# large mouth bass



## captindavid (Mar 7, 2012)

Hello I'm new to this forum and I am kinda new to this hobby, one question I have is why do people in the aqurium fish community seem to frown upon keeping a native species such as a largemouth bass? It seems anytime I mention I have a pet bass to the pet store or anyone online they act as if I am abusing an animal. I currently have him in a 100 gallon tank with a 12 inch pleco. I will soon have a 250 gallon in-wall tank I hope to move him into soon. I also have a 5 inch Oscar in a 60 gallon tank that will be moved to the 100 gal as soon as the big tank is done.
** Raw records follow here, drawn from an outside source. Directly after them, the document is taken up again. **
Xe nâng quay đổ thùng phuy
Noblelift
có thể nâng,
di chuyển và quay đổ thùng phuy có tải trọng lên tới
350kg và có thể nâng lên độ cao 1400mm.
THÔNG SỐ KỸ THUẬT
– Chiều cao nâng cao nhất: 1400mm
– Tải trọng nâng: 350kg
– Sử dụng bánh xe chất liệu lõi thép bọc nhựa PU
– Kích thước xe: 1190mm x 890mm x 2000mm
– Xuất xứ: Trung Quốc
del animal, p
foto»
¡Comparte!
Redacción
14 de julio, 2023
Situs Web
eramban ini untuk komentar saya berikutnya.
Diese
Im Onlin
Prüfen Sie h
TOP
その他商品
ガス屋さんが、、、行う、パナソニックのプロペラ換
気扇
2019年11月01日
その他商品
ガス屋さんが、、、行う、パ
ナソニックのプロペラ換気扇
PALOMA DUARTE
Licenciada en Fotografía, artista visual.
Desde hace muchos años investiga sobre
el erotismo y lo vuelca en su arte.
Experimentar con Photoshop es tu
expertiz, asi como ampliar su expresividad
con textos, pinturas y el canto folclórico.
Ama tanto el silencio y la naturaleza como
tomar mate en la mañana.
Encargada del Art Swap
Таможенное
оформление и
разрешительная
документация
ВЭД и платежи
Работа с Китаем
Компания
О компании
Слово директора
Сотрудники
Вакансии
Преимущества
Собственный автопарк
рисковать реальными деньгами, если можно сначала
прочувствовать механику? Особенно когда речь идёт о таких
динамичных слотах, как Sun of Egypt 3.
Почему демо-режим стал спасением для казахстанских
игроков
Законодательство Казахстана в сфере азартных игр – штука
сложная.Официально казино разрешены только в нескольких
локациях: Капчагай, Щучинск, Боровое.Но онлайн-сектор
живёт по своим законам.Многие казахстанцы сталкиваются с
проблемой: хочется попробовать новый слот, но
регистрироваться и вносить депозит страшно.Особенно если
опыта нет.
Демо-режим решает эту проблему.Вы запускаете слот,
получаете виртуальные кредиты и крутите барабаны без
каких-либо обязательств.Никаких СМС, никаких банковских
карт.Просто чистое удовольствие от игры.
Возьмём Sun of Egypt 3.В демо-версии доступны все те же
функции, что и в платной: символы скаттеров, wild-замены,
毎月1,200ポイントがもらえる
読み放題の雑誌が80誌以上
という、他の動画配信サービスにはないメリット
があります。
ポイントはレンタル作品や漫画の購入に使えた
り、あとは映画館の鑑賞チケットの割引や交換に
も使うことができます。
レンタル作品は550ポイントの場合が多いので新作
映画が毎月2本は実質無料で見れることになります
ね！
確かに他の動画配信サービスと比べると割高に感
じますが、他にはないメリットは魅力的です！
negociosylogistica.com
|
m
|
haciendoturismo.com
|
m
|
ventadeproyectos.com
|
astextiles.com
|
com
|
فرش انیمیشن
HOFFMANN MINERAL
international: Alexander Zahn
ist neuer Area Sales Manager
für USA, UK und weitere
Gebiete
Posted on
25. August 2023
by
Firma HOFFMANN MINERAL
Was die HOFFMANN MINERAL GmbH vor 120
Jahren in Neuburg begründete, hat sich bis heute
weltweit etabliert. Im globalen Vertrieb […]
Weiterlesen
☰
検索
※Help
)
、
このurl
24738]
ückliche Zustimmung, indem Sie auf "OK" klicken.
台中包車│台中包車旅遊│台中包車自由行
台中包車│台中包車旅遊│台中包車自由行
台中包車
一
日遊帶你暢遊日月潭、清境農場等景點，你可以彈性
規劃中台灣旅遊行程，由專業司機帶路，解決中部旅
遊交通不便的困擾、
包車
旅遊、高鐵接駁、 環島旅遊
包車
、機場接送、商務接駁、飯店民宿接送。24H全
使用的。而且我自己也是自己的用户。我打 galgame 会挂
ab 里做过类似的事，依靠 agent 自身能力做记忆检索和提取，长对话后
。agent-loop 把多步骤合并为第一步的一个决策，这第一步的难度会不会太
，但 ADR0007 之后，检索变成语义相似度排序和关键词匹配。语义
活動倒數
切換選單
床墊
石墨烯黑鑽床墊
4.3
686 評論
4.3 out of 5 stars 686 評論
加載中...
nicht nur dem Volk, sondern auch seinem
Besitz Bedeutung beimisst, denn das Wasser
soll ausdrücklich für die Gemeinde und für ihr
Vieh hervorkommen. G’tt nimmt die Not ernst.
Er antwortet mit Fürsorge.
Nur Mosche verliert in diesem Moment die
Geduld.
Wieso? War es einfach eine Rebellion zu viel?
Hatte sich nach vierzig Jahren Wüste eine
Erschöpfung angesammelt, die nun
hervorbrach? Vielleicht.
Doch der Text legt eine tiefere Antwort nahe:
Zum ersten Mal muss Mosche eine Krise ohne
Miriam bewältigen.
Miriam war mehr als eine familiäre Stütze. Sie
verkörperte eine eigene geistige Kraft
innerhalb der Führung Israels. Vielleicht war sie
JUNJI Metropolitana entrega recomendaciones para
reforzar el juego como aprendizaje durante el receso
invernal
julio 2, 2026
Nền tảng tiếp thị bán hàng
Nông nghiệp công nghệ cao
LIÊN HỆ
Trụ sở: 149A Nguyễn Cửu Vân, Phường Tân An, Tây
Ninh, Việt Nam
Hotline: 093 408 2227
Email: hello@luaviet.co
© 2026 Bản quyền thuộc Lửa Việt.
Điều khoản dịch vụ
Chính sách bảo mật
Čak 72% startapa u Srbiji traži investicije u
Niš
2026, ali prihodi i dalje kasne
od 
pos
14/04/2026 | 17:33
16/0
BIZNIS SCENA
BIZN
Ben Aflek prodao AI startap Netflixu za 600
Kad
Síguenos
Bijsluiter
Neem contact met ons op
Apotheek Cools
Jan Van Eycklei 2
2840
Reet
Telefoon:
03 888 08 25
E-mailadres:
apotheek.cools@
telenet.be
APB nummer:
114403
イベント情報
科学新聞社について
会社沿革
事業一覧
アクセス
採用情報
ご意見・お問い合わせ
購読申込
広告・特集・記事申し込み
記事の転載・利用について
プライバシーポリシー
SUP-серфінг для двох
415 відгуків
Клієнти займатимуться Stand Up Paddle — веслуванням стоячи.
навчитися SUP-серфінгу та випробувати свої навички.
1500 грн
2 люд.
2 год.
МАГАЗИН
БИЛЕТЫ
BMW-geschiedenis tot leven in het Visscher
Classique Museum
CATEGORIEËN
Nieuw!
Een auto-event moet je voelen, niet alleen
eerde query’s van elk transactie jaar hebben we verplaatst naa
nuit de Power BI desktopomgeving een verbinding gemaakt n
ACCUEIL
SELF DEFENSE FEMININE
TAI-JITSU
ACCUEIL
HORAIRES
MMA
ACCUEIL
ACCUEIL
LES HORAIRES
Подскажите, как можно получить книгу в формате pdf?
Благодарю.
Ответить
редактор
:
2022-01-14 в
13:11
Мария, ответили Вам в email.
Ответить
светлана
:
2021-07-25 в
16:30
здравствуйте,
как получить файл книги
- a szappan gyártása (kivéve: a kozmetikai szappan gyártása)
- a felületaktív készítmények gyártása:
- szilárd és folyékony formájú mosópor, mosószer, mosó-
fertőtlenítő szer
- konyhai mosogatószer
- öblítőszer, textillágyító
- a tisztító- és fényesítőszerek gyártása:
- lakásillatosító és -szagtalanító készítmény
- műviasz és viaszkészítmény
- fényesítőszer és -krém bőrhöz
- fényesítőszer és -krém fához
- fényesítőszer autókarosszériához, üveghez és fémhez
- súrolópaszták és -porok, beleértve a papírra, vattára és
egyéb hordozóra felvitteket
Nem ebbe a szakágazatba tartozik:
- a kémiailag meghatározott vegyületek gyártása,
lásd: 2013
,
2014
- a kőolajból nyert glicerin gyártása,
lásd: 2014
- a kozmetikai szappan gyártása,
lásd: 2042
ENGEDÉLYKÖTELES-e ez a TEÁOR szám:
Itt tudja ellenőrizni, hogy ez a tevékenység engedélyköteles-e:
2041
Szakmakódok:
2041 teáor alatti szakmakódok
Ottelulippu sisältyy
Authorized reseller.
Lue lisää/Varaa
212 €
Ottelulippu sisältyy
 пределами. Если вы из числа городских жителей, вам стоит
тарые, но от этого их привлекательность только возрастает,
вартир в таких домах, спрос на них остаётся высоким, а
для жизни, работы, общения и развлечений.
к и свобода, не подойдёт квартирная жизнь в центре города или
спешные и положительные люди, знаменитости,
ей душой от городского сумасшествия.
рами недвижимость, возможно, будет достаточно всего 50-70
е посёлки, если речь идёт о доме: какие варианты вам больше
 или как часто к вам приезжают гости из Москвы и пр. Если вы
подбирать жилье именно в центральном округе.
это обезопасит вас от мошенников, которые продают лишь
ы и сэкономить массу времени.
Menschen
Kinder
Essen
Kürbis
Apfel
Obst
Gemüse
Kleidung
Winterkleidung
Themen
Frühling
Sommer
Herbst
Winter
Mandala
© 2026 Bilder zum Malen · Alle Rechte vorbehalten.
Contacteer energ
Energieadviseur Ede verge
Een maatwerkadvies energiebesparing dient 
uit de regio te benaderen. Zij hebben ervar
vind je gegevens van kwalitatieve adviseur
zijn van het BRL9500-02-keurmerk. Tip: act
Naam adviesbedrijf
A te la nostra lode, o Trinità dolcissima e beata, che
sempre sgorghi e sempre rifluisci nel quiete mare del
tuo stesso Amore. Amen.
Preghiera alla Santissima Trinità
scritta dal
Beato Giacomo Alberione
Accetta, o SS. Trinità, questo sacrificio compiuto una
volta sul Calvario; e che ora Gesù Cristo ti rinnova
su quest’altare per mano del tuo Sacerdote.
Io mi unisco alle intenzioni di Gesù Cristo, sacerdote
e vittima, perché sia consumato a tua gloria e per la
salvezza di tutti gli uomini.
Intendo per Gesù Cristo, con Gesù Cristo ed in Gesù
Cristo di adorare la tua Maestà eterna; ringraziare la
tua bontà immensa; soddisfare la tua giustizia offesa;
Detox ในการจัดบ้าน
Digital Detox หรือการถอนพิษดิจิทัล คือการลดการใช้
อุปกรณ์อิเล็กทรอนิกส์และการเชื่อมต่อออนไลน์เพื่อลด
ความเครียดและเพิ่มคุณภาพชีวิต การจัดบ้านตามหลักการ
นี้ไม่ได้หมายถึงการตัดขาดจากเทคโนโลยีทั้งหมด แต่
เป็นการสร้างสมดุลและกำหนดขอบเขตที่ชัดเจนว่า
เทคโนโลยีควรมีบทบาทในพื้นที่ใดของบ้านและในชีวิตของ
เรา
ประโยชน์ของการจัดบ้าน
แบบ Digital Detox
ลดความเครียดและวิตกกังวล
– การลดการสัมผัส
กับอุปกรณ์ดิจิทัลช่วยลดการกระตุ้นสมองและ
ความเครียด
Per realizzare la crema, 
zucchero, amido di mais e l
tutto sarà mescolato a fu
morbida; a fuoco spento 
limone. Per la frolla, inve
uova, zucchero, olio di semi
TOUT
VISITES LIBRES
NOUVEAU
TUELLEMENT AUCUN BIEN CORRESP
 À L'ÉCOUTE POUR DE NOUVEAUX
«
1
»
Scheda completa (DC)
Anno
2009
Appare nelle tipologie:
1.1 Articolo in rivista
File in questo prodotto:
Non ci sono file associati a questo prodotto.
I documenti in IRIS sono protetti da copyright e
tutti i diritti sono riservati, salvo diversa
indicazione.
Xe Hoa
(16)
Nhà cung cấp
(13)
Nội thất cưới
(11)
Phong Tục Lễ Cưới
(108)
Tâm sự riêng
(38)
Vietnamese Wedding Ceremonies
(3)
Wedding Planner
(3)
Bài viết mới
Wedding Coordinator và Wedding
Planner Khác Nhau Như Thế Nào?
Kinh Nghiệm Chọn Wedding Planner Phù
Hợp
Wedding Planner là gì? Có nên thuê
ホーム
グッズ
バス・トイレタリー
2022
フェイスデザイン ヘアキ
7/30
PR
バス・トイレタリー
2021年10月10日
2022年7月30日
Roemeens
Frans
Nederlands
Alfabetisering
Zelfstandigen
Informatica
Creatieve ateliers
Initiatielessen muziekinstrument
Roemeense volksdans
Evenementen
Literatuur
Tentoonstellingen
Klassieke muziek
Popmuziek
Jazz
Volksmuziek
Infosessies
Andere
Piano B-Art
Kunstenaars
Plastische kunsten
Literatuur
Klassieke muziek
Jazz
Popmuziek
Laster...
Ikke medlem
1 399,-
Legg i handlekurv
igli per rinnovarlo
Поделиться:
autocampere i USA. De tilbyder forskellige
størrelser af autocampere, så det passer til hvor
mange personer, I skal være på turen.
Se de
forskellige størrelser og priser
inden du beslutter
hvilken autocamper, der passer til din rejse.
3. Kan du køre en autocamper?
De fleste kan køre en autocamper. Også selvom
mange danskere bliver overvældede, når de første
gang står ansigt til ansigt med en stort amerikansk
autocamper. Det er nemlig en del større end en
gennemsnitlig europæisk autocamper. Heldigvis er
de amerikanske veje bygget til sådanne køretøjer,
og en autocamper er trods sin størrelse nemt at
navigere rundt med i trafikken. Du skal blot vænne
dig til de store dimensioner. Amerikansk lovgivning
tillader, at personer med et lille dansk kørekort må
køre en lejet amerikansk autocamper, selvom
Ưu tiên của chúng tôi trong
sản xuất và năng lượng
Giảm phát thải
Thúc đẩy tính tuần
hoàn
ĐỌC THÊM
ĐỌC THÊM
I hope to add another Oscar in that tank as well as a jack dempsey .


----------



## Kehy (Apr 19, 2011)

Heya!

I'm guessing one of the reasons why it's so highly looked down upon, is that people who keep these fish often have no idea what they're doing, put them in tiny tanks, and generally don't care for them. I think US natives look nice, so if you're willing to put the size, time, and care into them, I've got nothing against keeping them. :3


----------



## captindavid (Mar 7, 2012)

Thanks for the reply, I'm still a newby I have only had fish for a couple of years in smaller tanks but I have recently been spending a lot of time working on and upgrading them, I have three tanks now and my favorite fish is my bass. They have so much more personality than many other fish, I can't wait to get my 250 gallon tank set up next month, I will be sure to keep posting pics of the progress and I'm sure I will be running into some problems I will need some feedback on. I just wanted to be a part of this forum without having to hear how wrong it is to keep a native species in captivity. Thanks for a positive reply!


----------



## Mr_Pat (Apr 13, 2010)

find a place to get yourself some crayfish.. bass love them and the ones that manage to make it to the bottom of the tank help out as janitors until they get nabbed by the bass.. how big is your bass currently ?


----------



## captindavid (Mar 7, 2012)

He is 11 inches long, that is a great idea I'm sure he would like a change from his regular feeder fish. I am wanting to get one or two peacock bass when I get the big tank set up. Does anyone know if they will make good tank mates with the largemouth? I think some have been introduced to the wild in s.Florida and do co-exist with largemouths.


----------



## Mr_Pat (Apr 13, 2010)

honestly i think the large mout would eat them. I know a local campground here in michigan has a pond/ channel system that they have stocked with Bass <catch and release system> the bass in that pond eat baby ducks and blue gill.. yes they are that big


----------



## captindavid (Mar 7, 2012)

Yeah, I am afraid of that happening but the peacocks are about three inches long when they come from the pet store and the bass will not eat a feeder that big, yet.. I was hoping it would work out. And I have been told the peacock will grow very fast the first years of life so maybe the bass won't eat them! Maybe...


----------



## jrman83 (Jul 9, 2010)

I had always wanted to keep a LM Bass, but knew that it would eventually outgrow the 125g tank I wanted to put it in. A LMB will get big enough to where that 250g may not be big enough...it sure won't be big enough for a Peacock. Since they get to well over 30lbs.


----------



## dante322 (Jan 15, 2012)

I think native tanks are cool. I dont have one big enough for a Large mouth, but I figure I could manage a couple crappie or other sunfish. Its actually on my wish list to do a native tank.

good luck!


----------